Region boundary data
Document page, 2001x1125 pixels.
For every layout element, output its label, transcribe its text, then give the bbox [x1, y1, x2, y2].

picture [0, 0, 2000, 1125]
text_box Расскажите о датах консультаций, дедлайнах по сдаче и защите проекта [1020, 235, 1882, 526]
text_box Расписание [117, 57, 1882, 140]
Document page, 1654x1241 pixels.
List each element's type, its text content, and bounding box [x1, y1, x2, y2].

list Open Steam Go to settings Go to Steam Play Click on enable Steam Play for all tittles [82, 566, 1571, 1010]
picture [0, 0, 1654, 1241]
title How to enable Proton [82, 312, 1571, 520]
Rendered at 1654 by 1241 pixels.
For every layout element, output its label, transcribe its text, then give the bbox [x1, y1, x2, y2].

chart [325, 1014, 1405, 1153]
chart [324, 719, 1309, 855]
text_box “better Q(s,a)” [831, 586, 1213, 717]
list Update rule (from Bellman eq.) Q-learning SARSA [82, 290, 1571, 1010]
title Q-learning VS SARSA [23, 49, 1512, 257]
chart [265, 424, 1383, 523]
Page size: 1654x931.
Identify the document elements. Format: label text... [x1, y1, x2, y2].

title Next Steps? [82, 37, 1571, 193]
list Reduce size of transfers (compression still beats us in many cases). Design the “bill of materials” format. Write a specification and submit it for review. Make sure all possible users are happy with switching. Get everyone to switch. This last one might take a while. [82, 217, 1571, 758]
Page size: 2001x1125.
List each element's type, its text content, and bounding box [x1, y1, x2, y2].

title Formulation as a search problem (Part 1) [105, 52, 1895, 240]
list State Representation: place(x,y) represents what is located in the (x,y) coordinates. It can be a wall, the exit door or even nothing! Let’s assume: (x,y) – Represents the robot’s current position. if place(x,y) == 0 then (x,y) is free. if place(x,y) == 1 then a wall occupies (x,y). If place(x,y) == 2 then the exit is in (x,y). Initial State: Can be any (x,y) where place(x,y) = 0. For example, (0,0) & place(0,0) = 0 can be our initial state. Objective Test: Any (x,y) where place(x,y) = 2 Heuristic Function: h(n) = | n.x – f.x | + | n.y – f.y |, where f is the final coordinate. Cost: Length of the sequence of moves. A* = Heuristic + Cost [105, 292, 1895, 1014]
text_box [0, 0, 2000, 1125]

# AIM OF THE EXERCISE
Output all of the data above again verbatim, line for line.

# FULL SOLUTION
Document page, 2001x1125 pixels.
For every layout element, output its label, transcribe its text, then give the bbox [x1, y1, x2, y2].

picture [0, 0, 2000, 1125]
text_box Расскажите о датах консультаций, дедлайнах по сдаче и защите проекта [1020, 235, 1882, 526]
text_box Расписание [117, 57, 1882, 140]
Document page, 1654x1241 pixels.
List each element's type, its text content, and bounding box [x1, y1, x2, y2].

list Open Steam Go to settings Go to Steam Play Click on enable Steam Play for all tittles [82, 566, 1571, 1010]
picture [0, 0, 1654, 1241]
title How to enable Proton [82, 312, 1571, 520]
Rendered at 1654 by 1241 pixels.
For every layout element, output its label, transcribe its text, then give the bbox [x1, y1, x2, y2].

chart [325, 1014, 1405, 1153]
chart [324, 719, 1309, 855]
text_box “better Q(s,a)” [831, 586, 1213, 717]
list Update rule (from Bellman eq.) Q-learning SARSA [82, 290, 1571, 1010]
title Q-learning VS SARSA [23, 49, 1512, 257]
chart [265, 424, 1383, 523]
Page size: 1654x931.
Identify the document elements. Format: label text... [x1, y1, x2, y2].

title Next Steps? [82, 37, 1571, 193]
list Reduce size of transfers (compression still beats us in many cases). Design the “bill of materials” format. Write a specification and submit it for review. Make sure all possible users are happy with switching. Get everyone to switch. This last one might take a while. [82, 217, 1571, 758]
Page size: 2001x1125.
List each element's type, its text content, and bounding box [x1, y1, x2, y2].

title Formulation as a search problem (Part 1) [105, 52, 1895, 240]
list State Representation: place(x,y) represents what is located in the (x,y) coordinates. It can be a wall, the exit door or even nothing! Let’s assume: (x,y) – Represents the robot’s current position. if place(x,y) == 0 then (x,y) is free. if place(x,y) == 1 then a wall occupies (x,y). If place(x,y) == 2 then the exit is in (x,y). Initial State: Can be any (x,y) where place(x,y) = 0. For example, (0,0) & place(0,0) = 0 can be our initial state. Objective Test: Any (x,y) where place(x,y) = 2 Heuristic Function: h(n) = | n.x – f.x | + | n.y – f.y |, where f is the final coordinate. Cost: Length of the sequence of moves. A* = Heuristic + Cost [105, 292, 1895, 1014]
text_box [0, 0, 2000, 1125]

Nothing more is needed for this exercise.